Stored items
%%
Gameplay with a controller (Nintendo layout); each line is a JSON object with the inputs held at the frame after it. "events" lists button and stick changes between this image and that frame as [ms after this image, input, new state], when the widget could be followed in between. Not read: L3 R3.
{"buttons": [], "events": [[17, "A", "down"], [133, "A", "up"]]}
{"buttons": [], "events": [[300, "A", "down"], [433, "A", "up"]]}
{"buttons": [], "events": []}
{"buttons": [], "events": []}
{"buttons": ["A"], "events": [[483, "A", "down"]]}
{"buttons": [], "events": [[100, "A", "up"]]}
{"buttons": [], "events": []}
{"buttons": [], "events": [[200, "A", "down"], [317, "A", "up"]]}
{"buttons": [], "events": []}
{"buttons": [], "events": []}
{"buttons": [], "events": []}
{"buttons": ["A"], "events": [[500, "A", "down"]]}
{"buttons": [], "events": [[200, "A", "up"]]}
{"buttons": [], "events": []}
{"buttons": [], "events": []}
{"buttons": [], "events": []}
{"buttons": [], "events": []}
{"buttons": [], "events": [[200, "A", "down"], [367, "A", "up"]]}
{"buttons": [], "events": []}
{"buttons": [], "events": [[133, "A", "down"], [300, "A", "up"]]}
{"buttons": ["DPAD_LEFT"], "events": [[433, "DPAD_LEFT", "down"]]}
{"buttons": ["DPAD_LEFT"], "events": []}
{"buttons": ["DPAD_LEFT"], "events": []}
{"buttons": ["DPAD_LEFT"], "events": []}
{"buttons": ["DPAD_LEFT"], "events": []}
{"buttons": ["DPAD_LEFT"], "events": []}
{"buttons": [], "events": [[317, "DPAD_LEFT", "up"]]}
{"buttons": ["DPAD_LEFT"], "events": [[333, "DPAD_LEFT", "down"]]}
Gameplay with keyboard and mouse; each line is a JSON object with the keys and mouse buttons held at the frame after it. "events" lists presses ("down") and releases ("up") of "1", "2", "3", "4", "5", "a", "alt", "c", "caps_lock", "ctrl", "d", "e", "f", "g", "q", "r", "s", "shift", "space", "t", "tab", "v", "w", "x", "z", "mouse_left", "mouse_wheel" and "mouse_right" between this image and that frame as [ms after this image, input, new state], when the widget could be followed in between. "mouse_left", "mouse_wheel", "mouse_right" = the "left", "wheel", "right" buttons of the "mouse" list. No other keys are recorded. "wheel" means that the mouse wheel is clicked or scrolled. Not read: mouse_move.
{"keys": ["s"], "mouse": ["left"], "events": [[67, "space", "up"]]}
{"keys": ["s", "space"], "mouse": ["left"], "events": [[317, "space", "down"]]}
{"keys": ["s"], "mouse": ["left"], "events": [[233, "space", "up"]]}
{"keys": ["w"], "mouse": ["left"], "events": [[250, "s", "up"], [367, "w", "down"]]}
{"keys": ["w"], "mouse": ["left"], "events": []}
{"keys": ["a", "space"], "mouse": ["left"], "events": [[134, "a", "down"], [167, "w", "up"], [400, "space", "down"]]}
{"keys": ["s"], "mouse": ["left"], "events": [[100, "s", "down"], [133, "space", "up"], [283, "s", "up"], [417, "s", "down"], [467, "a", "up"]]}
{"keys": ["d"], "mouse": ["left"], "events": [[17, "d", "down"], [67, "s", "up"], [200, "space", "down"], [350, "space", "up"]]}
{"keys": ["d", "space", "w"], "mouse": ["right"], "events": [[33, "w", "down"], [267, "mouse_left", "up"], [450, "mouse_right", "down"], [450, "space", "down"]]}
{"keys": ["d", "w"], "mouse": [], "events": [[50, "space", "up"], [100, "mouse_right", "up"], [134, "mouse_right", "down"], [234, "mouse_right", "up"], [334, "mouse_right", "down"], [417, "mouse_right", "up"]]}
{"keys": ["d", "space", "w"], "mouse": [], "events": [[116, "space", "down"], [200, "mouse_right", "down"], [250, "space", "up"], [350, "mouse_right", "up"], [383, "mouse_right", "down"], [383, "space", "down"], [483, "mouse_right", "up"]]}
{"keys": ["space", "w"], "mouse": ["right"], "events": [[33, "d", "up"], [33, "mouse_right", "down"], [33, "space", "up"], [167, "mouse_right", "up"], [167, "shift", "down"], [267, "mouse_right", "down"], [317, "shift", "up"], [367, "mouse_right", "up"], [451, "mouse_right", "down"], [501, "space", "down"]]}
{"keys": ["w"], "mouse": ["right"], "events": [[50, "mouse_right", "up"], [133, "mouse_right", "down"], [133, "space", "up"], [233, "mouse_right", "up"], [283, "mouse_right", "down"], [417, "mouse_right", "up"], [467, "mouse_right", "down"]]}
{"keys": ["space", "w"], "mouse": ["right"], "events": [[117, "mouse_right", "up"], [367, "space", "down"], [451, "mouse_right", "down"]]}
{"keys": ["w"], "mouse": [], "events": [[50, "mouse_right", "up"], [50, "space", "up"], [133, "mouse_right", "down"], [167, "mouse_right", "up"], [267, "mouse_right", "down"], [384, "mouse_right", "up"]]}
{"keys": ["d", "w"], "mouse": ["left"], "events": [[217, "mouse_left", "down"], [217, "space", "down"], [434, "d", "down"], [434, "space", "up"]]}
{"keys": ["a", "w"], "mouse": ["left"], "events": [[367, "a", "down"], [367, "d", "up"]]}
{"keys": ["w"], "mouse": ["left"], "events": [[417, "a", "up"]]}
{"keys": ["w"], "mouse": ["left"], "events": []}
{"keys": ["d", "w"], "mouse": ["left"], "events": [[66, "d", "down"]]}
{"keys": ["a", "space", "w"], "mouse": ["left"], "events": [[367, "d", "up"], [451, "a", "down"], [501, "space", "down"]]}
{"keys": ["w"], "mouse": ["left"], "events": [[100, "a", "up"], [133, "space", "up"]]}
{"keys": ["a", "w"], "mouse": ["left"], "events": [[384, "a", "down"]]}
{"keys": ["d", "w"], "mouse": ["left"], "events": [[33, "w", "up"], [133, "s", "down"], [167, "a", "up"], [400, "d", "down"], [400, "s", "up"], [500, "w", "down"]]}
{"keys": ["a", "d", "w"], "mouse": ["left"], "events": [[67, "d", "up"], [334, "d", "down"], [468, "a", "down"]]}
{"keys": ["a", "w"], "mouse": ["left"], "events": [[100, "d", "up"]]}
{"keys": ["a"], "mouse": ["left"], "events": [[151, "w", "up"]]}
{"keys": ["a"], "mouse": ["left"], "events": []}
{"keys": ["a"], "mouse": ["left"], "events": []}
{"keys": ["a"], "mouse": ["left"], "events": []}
%%
### INSTRUCTIONS FOR THE TASK
What is needed is a word-for-word restatement of all the data.

### ANSWER TO THE EXERCISE
Gameplay with a controller (Nintendo layout); each line is a JSON object with the inputs held at the frame after it. "events" lists button and stick changes between this image and that frame as [ms after this image, input, new state], when the widget could be followed in between. Not read: L3 R3.
{"buttons": [], "events": [[17, "A", "down"], [133, "A", "up"]]}
{"buttons": [], "events": [[300, "A", "down"], [433, "A", "up"]]}
{"buttons": [], "events": []}
{"buttons": [], "events": []}
{"buttons": ["A"], "events": [[483, "A", "down"]]}
{"buttons": [], "events": [[100, "A", "up"]]}
{"buttons": [], "events": []}
{"buttons": [], "events": [[200, "A", "down"], [317, "A", "up"]]}
{"buttons": [], "events": []}
{"buttons": [], "events": []}
{"buttons": [], "events": []}
{"buttons": ["A"], "events": [[500, "A", "down"]]}
{"buttons": [], "events": [[200, "A", "up"]]}
{"buttons": [], "events": []}
{"buttons": [], "events": []}
{"buttons": [], "events": []}
{"buttons": [], "events": []}
{"buttons": [], "events": [[200, "A", "down"], [367, "A", "up"]]}
{"buttons": [], "events": []}
{"buttons": [], "events": [[133, "A", "down"], [300, "A", "up"]]}
{"buttons": ["DPAD_LEFT"], "events": [[433, "DPAD_LEFT", "down"]]}
{"buttons": ["DPAD_LEFT"], "events": []}
{"buttons": ["DPAD_LEFT"], "events": []}
{"buttons": ["DPAD_LEFT"], "events": []}
{"buttons": ["DPAD_LEFT"], "events": []}
{"buttons": ["DPAD_LEFT"], "events": []}
{"buttons": [], "events": [[317, "DPAD_LEFT", "up"]]}
{"buttons": ["DPAD_LEFT"], "events": [[333, "DPAD_LEFT", "down"]]}
Gameplay with keyboard and mouse; each line is a JSON object with the keys and mouse buttons held at the frame after it. "events" lists presses ("down") and releases ("up") of "1", "2", "3", "4", "5", "a", "alt", "c", "caps_lock", "ctrl", "d", "e", "f", "g", "q", "r", "s", "shift", "space", "t", "tab", "v", "w", "x", "z", "mouse_left", "mouse_wheel" and "mouse_right" between this image and that frame as [ms after this image, input, new state], when the widget could be followed in between. "mouse_left", "mouse_wheel", "mouse_right" = the "left", "wheel", "right" buttons of the "mouse" list. No other keys are recorded. "wheel" means that the mouse wheel is clicked or scrolled. Not read: mouse_move.
{"keys": ["s"], "mouse": ["left"], "events": [[67, "space", "up"]]}
{"keys": ["s", "space"], "mouse": ["left"], "events": [[317, "space", "down"]]}
{"keys": ["s"], "mouse": ["left"], "events": [[233, "space", "up"]]}
{"keys": ["w"], "mouse": ["left"], "events": [[250, "s", "up"], [367, "w", "down"]]}
{"keys": ["w"], "mouse": ["left"], "events": []}
{"keys": ["a", "space"], "mouse": ["left"], "events": [[134, "a", "down"], [167, "w", "up"], [400, "space", "down"]]}
{"keys": ["s"], "mouse": ["left"], "events": [[100, "s", "down"], [133, "space", "up"], [283, "s", "up"], [417, "s", "down"], [467, "a", "up"]]}
{"keys": ["d"], "mouse": ["left"], "events": [[17, "d", "down"], [67, "s", "up"], [200, "space", "down"], [350, "space", "up"]]}
{"keys": ["d", "space", "w"], "mouse": ["right"], "events": [[33, "w", "down"], [267, "mouse_left", "up"], [450, "mouse_right", "down"], [450, "space", "down"]]}
{"keys": ["d", "w"], "mouse": [], "events": [[50, "space", "up"], [100, "mouse_right", "up"], [134, "mouse_right", "down"], [234, "mouse_right", "up"], [334, "mouse_right", "down"], [417, "mouse_right", "up"]]}
{"keys": ["d", "space", "w"], "mouse": [], "events": [[116, "space", "down"], [200, "mouse_right", "down"], [250, "space", "up"], [350, "mouse_right", "up"], [383, "mouse_right", "down"], [383, "space", "down"], [483, "mouse_right", "up"]]}
{"keys": ["space", "w"], "mouse": ["right"], "events": [[33, "d", "up"], [33, "mouse_right", "down"], [33, "space", "up"], [167, "mouse_right", "up"], [167, "shift", "down"], [267, "mouse_right", "down"], [317, "shift", "up"], [367, "mouse_right", "up"], [451, "mouse_right", "down"], [501, "space", "down"]]}
{"keys": ["w"], "mouse": ["right"], "events": [[50, "mouse_right", "up"], [133, "mouse_right", "down"], [133, "space", "up"], [233, "mouse_right", "up"], [283, "mouse_right", "down"], [417, "mouse_right", "up"], [467, "mouse_right", "down"]]}
{"keys": ["space", "w"], "mouse": ["right"], "events": [[117, "mouse_right", "up"], [367, "space", "down"], [451, "mouse_right", "down"]]}
{"keys": ["w"], "mouse": [], "events": [[50, "mouse_right", "up"], [50, "space", "up"], [133, "mouse_right", "down"], [167, "mouse_right", "up"], [267, "mouse_right", "down"], [384, "mouse_right", "up"]]}
{"keys": ["d", "w"], "mouse": ["left"], "events": [[217, "mouse_left", "down"], [217, "space", "down"], [434, "d", "down"], [434, "space", "up"]]}
{"keys": ["a", "w"], "mouse": ["left"], "events": [[367, "a", "down"], [367, "d", "up"]]}
{"keys": ["w"], "mouse": ["left"], "events": [[417, "a", "up"]]}
{"keys": ["w"], "mouse": ["left"], "events": []}
{"keys": ["d", "w"], "mouse": ["left"], "events": [[66, "d", "down"]]}
{"keys": ["a", "space", "w"], "mouse": ["left"], "events": [[367, "d", "up"], [451, "a", "down"], [501, "space", "down"]]}
{"keys": ["w"], "mouse": ["left"], "events": [[100, "a", "up"], [133, "space", "up"]]}
{"keys": ["a", "w"], "mouse": ["left"], "events": [[384, "a", "down"]]}
{"keys": ["d", "w"], "mouse": ["left"], "events": [[33, "w", "up"], [133, "s", "down"], [167, "a", "up"], [400, "d", "down"], [400, "s", "up"], [500, "w", "down"]]}
{"keys": ["a", "d", "w"], "mouse": ["left"], "events": [[67, "d", "up"], [334, "d", "down"], [468, "a", "down"]]}
{"keys": ["a", "w"], "mouse": ["left"], "events": [[100, "d", "up"]]}
{"keys": ["a"], "mouse": ["left"], "events": [[151, "w", "up"]]}
{"keys": ["a"], "mouse": ["left"], "events": []}
{"keys": ["a"], "mouse": ["left"], "events": []}
{"keys": ["a"], "mouse": ["left"], "events": []}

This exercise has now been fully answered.